Which lines in the records below hold the word "Республики"? Copy each of them.

=== Begin Enclosure ===

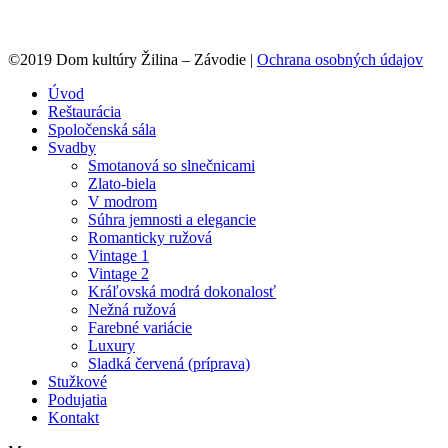
©2019 Dom kultúry Žilina – Závodie |
Ochrana osobných údajov
Úvod
Reštaurácia
Spoločenská sála
Svadby
Smotanová so slnečnicami
Zlato-biela
V modrom
Súhra jemnosti a elegancie
Romanticky ružová
Vintage 1
Vintage 2
Kráľovská modrá dokonalosť
Nežná ružová
Farebné variácie
Luxury
Sladká červená (príprava)
Stužkové
Podujatia
Kontakt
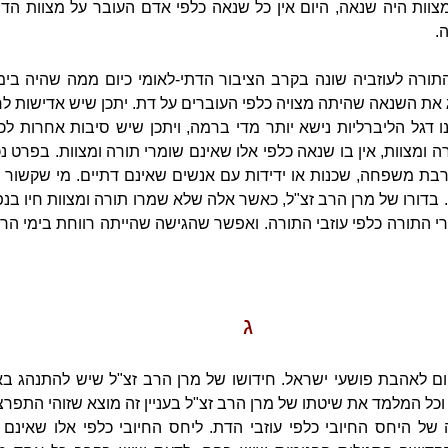
צוות היה שנאה, היום אין כל שנאה כלפי אדם העובר על מצוות הד
.
ורה לעוזביה שונה בקרב הציבור הדתי-לאומי כיום ממה שהיה בימ
ג את השנאה שהיתה מצויה כלפי העוברים על דת. יתכן שיש אדישות ל
 דגל הליברליות נישא יותר מדי ברמה, ויתכן שיש סיבות אחרות לכך
ה ומצוות, אין בו שנאה כלפי אלו שאינם שומרי תורה ומצוות. בפרט 
רבת משפחה, שכנות או ידידות עם אנשים שאינם דתיים. מי שקשור
 בדורו של מרן הרב זצ"ל, כאשר אלה שלא שמרו תורה ומצוות חיו בנפ
 התורה כלפי עוזבי התורה. ואפשר שהגישה שהייתה רווחת בימי הרב
ג
יום לאהבת פושעי ישראל. חידושו של מרן הרב זצ"ל שיש להתנהג בא
וכל המלמד את שיטתו של מרן הרב זצ"ל בעניין זה מוצא שזוהי התפר
ל היחס החיובי כלפי עוזבי הדת. ליחס החיובי כלפי אלו שאינם 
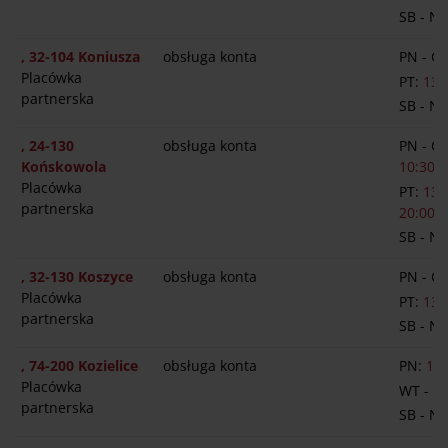
SB - N
, 32-104 Koniusza
obsługa konta
PN - C
Placówka
PT:
13:
partnerska
SB - N
, 24-130
obsługa konta
PN - C
Końskowola
10:30-1
Placówka
PT:
13:
partnerska
20:00
SB - N
, 32-130 Koszyce
obsługa konta
PN - C
Placówka
PT:
13:
partnerska
SB - N
, 74-200 Kozielice
obsługa konta
PN:
14:
Placówka
WT - P
partnerska
SB - N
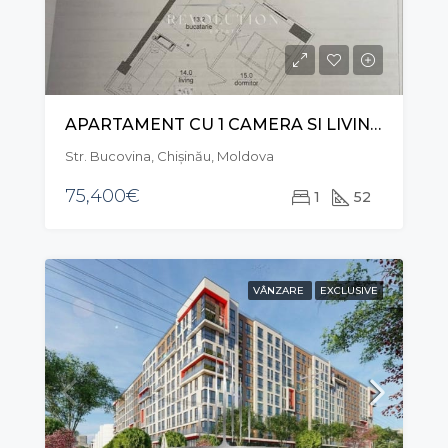
APARTAMENT CU 1 CAMERA SI LIVING, STR. BUCOVINA, CIOCANA
Str. Bucovina, Chișinău, Moldova
75,400€
1
52
VÂNZARE
EXCLUSIVE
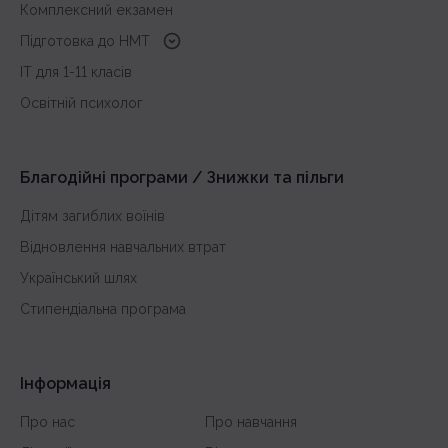
Комплексний екзамен
Підготовка до HMT
з української мови
IT для 1-11 класів
з історії України
Освітній психолог
з математики
з англійської
Благодійні програми / Знижки та пільги
Дітям загиблих воїнів
Відновлення навчальних втрат
Український шлях
Стипендіальна програма
Інформація
Про нас
Про навчання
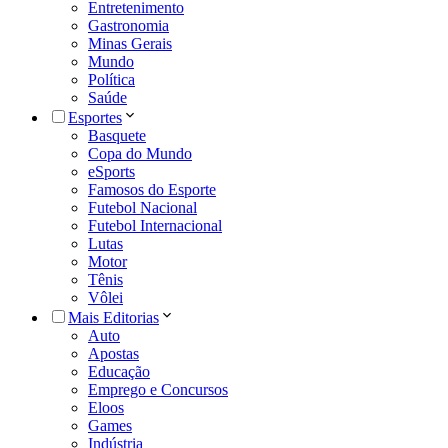
Entretenimento
Gastronomia
Minas Gerais
Mundo
Política
Saúde
Esportes
Basquete
Copa do Mundo
eSports
Famosos do Esporte
Futebol Nacional
Futebol Internacional
Lutas
Motor
Tênis
Vôlei
Mais Editorias
Auto
Apostas
Educação
Emprego e Concursos
Eloos
Games
Indústria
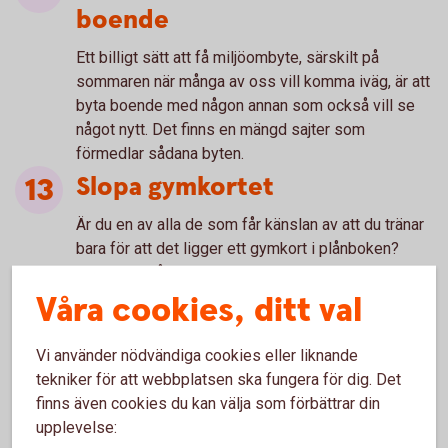
boende
Ett billigt sätt att få miljöombyte, särskilt på
sommaren när många av oss vill komma iväg, är att
byta boende med någon annan som också vill se
något nytt. Det finns en mängd sajter som
förmedlar sådana byten.
Slopa gymkortet
Är du en av alla de som får känslan av att du tränar
bara för att det ligger ett gymkort i plånboken?
Släpp det dåliga samvetet och säg upp kortet om
du ändå inte kommer att komma igång. Träning
Våra cookies, ditt val
behöver inte ske på ett gym – det finns hur mycket
gratisträning som helst i naturen med sköna
Vi använder nödvändiga cookies eller liknande
platser att jogga eller promenera på. Dessutom har
tekniker för att webbplatsen ska fungera för dig. Det
många kommuner satsat på utegym.
finns även cookies du kan välja som förbättrar din
Kolla förrådet
upplevelse:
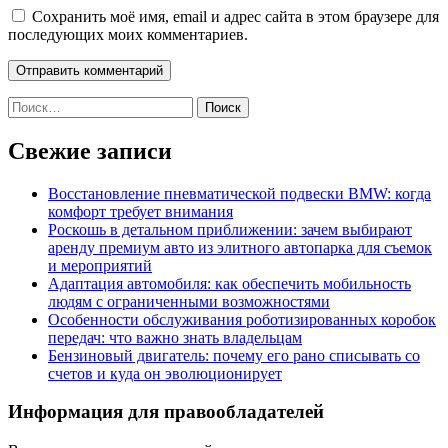
Сохранить моё имя, email и адрес сайта в этом браузере для
последующих моих комментариев.
Найти:
Свежие записи
Восстановление пневматической подвески BMW: когда
комфорт требует внимания
Роскошь в детальном приближении: зачем выбирают
аренду премиум авто из элитного автопарка для съемок
и мероприятий
Адаптация автомобиля: как обеспечить мобильность
людям с ограниченными возможностями
Особенности обслуживания роботизированных коробок
передач: что важно знать владельцам
Бензиновый двигатель: почему его рано списывать со
счетов и куда он эволюционирует
Информация для правообладателей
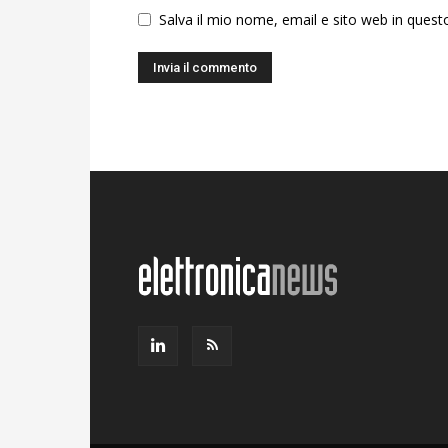
Salva il mio nome, email e sito web in ques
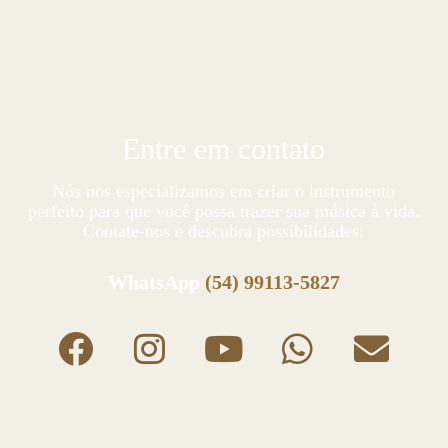
Entre em contato
Nós nos especializamos em criar o instrumento
perfeito para que você possa trazer sua música à vida.
Contate-nos e descubra possibilidades:
WhatsApp
(54) 99113-5827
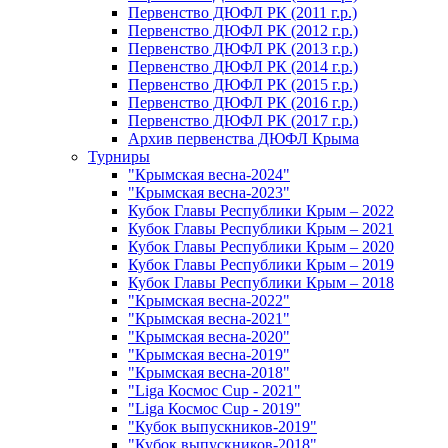
Первенство ДЮФЛ РК (2011 г.р.)
Первенство ДЮФЛ РК (2012 г.р.)
Первенство ДЮФЛ РК (2013 г.р.)
Первенство ДЮФЛ РК (2014 г.р.)
Первенство ДЮФЛ РК (2015 г.р.)
Первенство ДЮФЛ РК (2016 г.р.)
Первенство ДЮФЛ РК (2017 г.р.)
Архив первенства ДЮФЛ Крыма
Турниры
"Крымская весна-2024"
"Крымская весна-2023"
Кубок Главы Республики Крым – 2022
Кубок Главы Республики Крым – 2021
Кубок Главы Республики Крым – 2020
Кубок Главы Республики Крым – 2019
Кубок Главы Республики Крым – 2018
"Крымская весна-2022"
"Крымская весна-2021"
"Крымская весна-2020"
"Крымская весна-2019"
"Крымская весна-2018"
"Liga Космос Cup - 2021"
"Liga Космос Cup - 2019"
"Кубок выпускников-2019"
"Кубок выпускников-2018"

=== End Enclosure ===

## Reply to the exercise:
Кубок Главы Республики Крым – 2022
Кубок Главы Республики Крым – 2021
Кубок Главы Республики Крым – 2020
Кубок Главы Республики Крым – 2019
Кубок Главы Республики Крым – 2018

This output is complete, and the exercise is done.